Saved data entries:
****************
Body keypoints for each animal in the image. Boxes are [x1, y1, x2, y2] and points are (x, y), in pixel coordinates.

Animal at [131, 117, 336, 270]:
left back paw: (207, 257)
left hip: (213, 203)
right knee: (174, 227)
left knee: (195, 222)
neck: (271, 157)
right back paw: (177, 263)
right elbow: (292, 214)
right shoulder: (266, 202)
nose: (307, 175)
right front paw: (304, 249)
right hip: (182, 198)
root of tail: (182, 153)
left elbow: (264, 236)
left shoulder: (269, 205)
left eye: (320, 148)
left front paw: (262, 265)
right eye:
****************
Required work:
Each entry above has to be transcribed exactly as it appears.

Finished task:
Body keypoints for each animal in the image. Boxes are [x1, y1, x2, y2] and points are (x, y), in pixel coordinates.

Animal at [131, 117, 336, 270]:
left back paw: (207, 257)
left hip: (213, 203)
right knee: (174, 227)
left knee: (195, 222)
neck: (271, 157)
right back paw: (177, 263)
right elbow: (292, 214)
right shoulder: (266, 202)
nose: (307, 175)
right front paw: (304, 249)
right hip: (182, 198)
root of tail: (182, 153)
left elbow: (264, 236)
left shoulder: (269, 205)
left eye: (320, 148)
left front paw: (262, 265)
right eye:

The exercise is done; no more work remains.